Take the entries below and reproduce exactly the portion that begins at the line containing "ologia. Com o" and ends at the line containing "Сегодня в столице", keeping both ends, dropping pictures, and adding nothing else.
┄┄┄┄┄┄┄┄┄┄┄┄┄┄┄┄┄┄┄┄
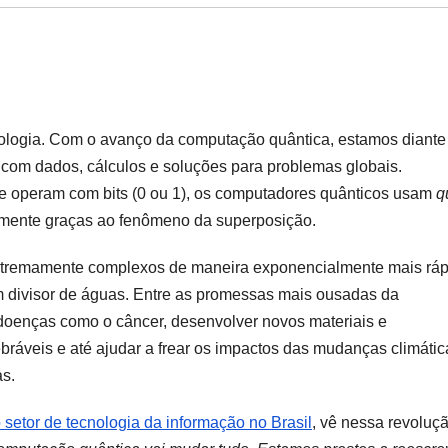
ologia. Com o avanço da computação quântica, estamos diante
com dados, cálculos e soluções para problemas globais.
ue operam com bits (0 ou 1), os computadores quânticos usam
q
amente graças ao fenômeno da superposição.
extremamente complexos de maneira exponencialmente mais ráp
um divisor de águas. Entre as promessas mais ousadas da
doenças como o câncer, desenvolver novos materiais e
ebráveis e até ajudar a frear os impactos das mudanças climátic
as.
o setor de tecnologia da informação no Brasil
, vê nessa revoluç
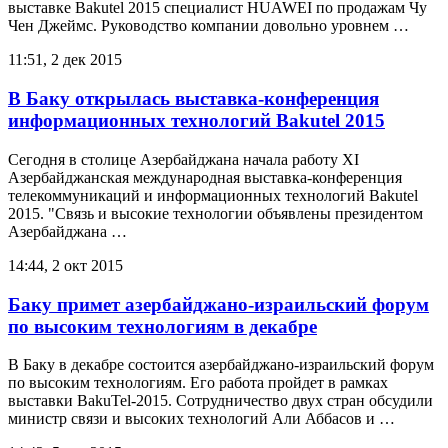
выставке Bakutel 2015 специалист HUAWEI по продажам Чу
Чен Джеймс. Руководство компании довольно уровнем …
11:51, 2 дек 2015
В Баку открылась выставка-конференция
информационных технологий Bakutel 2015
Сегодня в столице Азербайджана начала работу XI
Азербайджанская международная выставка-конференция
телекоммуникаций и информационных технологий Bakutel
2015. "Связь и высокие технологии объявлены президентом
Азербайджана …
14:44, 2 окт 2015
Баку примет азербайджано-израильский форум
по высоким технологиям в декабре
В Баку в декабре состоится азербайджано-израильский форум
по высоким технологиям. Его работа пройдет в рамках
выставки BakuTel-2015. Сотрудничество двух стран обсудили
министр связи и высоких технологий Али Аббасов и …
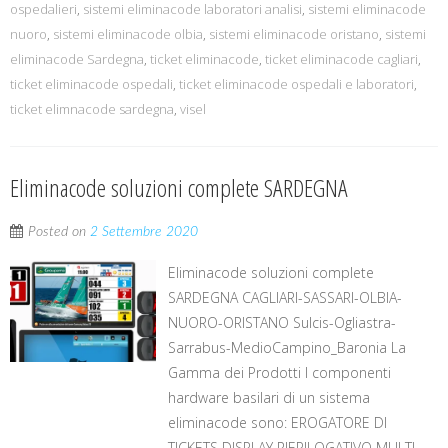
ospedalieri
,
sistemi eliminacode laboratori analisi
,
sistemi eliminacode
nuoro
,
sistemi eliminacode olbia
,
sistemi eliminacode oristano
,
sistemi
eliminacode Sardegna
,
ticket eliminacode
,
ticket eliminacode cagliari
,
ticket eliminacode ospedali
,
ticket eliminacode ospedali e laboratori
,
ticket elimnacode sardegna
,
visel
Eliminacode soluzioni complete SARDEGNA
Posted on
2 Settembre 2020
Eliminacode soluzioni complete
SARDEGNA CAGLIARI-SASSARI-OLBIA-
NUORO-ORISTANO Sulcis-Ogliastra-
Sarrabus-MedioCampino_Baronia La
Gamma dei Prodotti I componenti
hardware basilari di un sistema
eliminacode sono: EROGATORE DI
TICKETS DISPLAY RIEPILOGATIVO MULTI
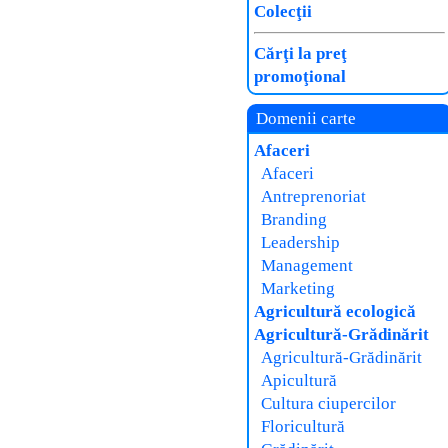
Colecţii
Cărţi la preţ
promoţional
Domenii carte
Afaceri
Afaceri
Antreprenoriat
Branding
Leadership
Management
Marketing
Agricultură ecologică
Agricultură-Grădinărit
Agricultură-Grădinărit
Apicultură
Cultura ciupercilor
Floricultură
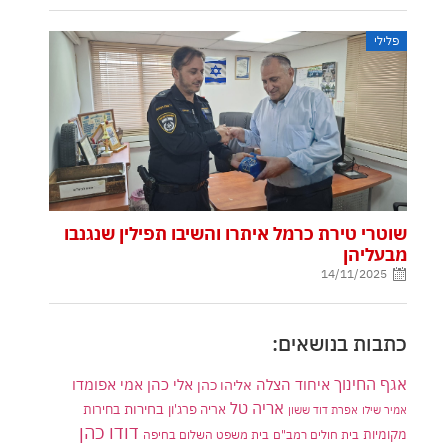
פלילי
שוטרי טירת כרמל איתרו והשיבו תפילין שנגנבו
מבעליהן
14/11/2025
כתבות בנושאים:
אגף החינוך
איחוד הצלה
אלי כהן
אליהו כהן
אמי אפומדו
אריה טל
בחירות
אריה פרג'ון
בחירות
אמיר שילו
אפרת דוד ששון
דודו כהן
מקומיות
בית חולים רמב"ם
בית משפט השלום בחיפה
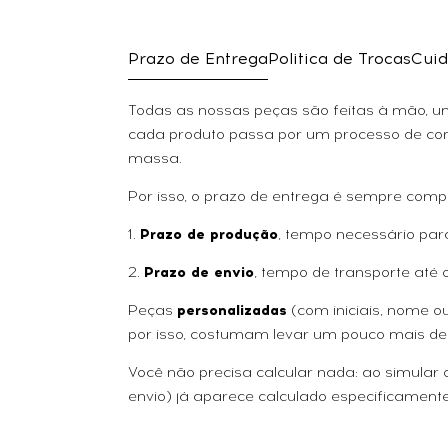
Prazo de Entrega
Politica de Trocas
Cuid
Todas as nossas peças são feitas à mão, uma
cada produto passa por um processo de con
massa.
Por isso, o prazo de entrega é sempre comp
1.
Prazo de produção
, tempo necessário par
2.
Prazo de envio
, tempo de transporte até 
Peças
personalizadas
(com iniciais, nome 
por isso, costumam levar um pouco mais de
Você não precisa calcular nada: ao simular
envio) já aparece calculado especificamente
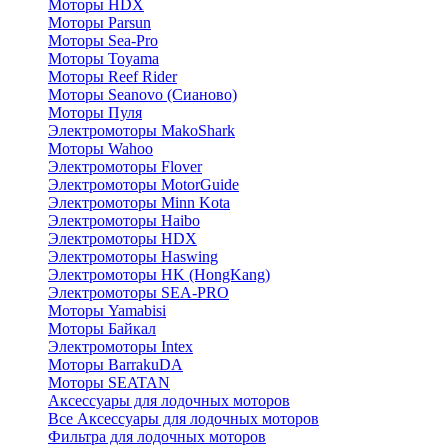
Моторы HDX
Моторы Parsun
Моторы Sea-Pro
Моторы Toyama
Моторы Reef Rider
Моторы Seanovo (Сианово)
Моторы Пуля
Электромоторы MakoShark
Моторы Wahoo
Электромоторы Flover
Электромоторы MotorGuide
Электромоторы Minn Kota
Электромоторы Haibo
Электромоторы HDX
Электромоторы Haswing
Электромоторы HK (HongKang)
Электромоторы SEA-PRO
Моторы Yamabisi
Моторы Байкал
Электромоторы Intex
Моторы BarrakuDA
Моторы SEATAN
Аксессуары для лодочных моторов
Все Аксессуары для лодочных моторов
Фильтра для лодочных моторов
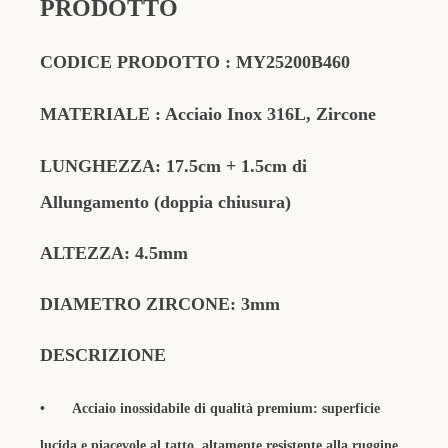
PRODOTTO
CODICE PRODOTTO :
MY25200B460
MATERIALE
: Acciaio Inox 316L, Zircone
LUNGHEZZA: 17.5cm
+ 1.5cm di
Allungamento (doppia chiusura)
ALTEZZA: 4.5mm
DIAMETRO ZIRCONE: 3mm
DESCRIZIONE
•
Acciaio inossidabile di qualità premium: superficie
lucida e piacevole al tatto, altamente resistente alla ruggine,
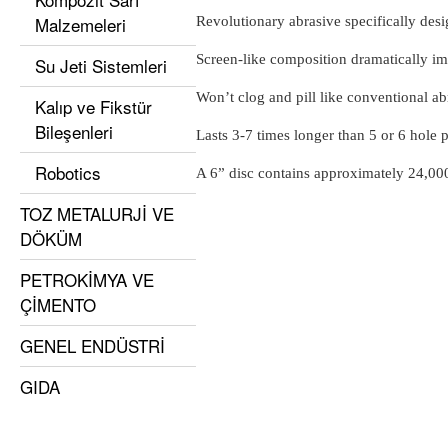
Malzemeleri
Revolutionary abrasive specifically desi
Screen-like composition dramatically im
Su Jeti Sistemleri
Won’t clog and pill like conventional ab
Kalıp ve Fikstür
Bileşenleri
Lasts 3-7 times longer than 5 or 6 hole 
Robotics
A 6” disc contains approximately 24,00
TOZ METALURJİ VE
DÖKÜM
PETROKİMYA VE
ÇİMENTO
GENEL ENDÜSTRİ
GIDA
┄┄┄┄┄┄┄┄┄┄┄┄┄┄┄┄┄┄┄┄
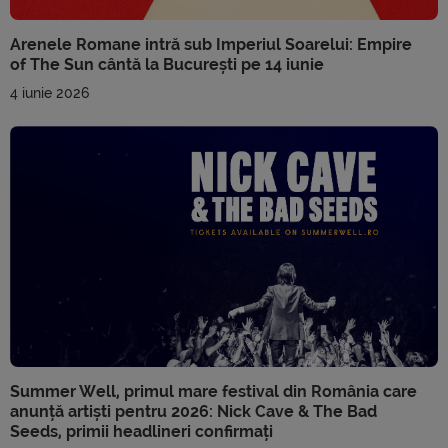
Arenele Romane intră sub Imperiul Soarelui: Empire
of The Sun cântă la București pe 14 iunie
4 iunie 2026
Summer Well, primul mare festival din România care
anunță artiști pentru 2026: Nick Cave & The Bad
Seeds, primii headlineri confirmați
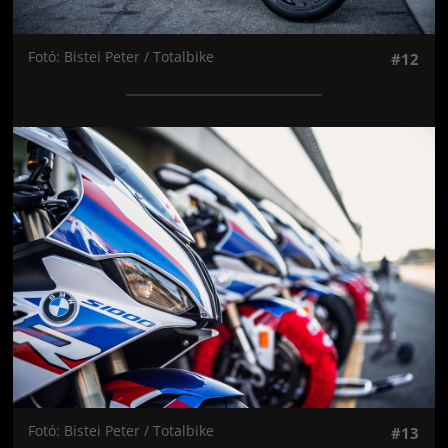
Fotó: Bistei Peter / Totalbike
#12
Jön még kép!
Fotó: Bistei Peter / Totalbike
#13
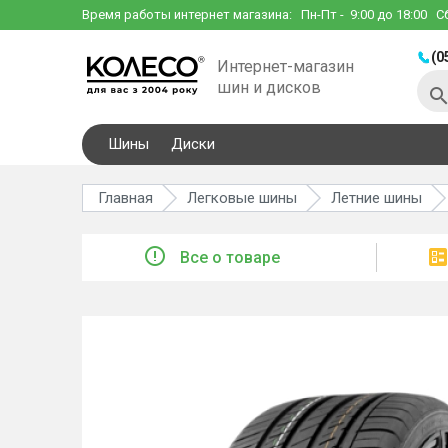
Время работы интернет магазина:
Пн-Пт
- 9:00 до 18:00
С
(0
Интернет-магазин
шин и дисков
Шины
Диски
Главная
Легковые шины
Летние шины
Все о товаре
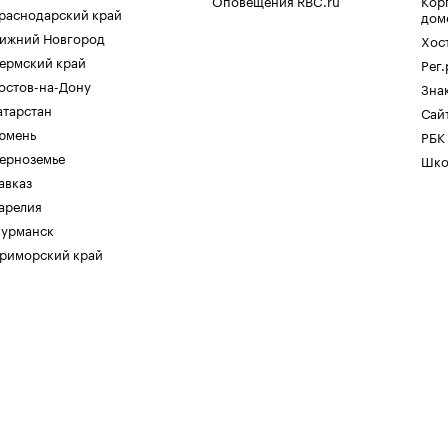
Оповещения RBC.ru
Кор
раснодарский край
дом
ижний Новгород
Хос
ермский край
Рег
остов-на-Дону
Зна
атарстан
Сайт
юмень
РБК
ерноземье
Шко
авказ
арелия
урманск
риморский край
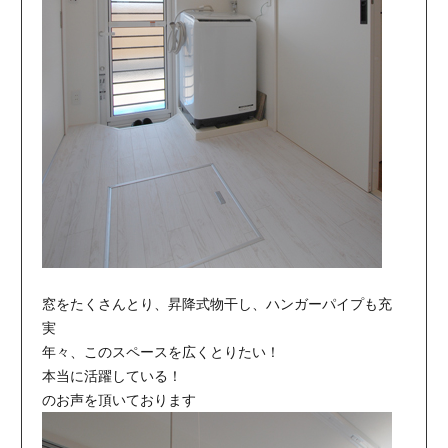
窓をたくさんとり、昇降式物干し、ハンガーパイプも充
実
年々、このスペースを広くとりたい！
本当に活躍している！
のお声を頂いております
┄┄┄┄┄┄┄┄┄┄┄┄┄┄┄┄┄┄┄┄
§ **SOLUTION TO THIS EXERCISE**
ologia. Com o avanço da computação quântica, estamos diante
com dados, cálculos e soluções para problemas globais.
ue operam com bits (0 ou 1), os computadores quânticos usam
q
amente graças ao fenômeno da superposição.
extremamente complexos de maneira exponencialmente mais ráp
um divisor de águas. Entre as promessas mais ousadas da
doenças como o câncer, desenvolver novos materiais e
ebráveis e até ajudar a frear os impactos das mudanças climátic
as.
o setor de tecnologia da informação no Brasil
, vê nessa revoluç
выставке Bakutel 2015 специалист HUAWEI по продажам Чу
Чен Джеймс. Руководство компании довольно уровнем …
11:51, 2 дек 2015
В Баку открылась выставка-конференция
информационных технологий Bakutel 2015
Сегодня в столице Азербайджана начала работу XI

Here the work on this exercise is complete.